- [DATA]:
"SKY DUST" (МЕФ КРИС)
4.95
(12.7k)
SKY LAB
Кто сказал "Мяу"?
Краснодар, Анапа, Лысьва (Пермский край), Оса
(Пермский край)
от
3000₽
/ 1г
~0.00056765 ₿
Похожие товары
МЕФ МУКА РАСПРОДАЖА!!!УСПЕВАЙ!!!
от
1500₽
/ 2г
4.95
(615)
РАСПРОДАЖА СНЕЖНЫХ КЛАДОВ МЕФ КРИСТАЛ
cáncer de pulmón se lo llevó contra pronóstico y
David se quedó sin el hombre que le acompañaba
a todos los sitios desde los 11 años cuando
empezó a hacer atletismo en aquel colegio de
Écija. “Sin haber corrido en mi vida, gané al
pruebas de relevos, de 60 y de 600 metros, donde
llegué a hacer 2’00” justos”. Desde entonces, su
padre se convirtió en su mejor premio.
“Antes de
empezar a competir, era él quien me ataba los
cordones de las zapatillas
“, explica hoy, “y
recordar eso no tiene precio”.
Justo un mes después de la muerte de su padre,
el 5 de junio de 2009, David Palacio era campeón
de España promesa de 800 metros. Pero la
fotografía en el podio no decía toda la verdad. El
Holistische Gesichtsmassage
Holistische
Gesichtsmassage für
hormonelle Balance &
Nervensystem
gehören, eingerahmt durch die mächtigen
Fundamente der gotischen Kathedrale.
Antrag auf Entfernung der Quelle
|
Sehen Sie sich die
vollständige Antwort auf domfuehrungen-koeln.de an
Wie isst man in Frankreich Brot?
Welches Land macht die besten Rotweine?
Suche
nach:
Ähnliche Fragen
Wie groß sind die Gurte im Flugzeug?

--

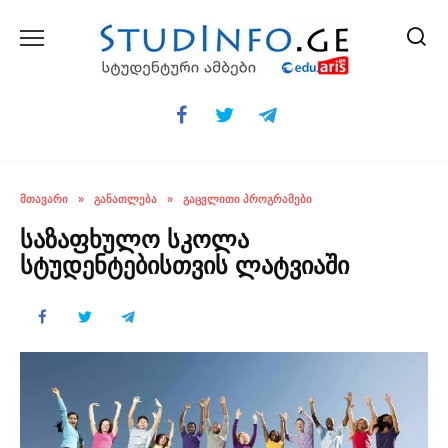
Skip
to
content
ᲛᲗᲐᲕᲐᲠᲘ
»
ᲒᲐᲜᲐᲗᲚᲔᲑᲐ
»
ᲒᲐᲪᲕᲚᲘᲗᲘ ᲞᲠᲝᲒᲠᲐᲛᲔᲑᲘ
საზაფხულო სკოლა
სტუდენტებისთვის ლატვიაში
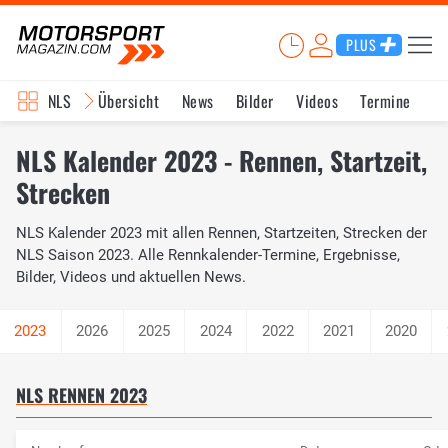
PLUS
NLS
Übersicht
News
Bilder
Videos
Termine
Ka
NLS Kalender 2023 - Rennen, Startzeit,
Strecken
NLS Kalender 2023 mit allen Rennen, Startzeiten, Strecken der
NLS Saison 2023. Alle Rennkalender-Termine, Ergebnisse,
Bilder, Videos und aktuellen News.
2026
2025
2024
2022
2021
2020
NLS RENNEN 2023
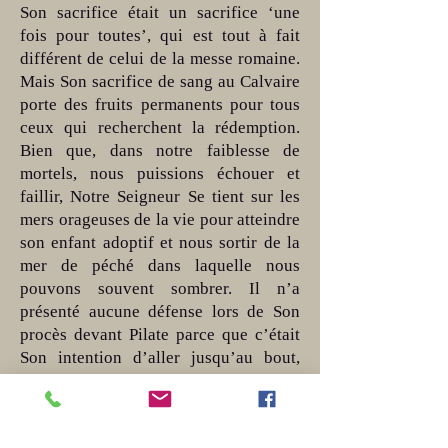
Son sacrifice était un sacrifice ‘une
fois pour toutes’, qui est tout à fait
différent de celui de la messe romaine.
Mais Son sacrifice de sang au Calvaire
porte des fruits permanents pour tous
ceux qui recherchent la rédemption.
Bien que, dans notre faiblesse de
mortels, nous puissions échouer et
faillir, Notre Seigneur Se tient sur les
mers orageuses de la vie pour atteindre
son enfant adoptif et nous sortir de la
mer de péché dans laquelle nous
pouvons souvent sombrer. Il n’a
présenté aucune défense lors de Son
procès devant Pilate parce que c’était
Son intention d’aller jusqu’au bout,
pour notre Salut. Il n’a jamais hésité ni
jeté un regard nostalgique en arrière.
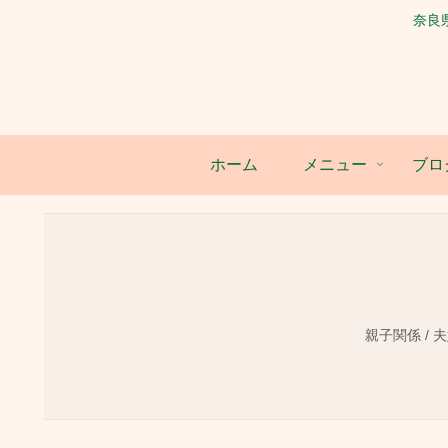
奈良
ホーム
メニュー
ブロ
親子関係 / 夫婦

--

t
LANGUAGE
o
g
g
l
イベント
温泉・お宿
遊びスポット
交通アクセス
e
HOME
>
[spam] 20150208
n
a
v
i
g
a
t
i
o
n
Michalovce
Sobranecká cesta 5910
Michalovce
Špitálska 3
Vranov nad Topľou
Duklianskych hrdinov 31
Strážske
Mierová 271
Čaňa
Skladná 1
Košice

- [TASK GOAL]: For the records above, tally the lines in which "Gesichtsmassage" appears, and give the number by itself.

- [FINISHED EXERCISE]: 2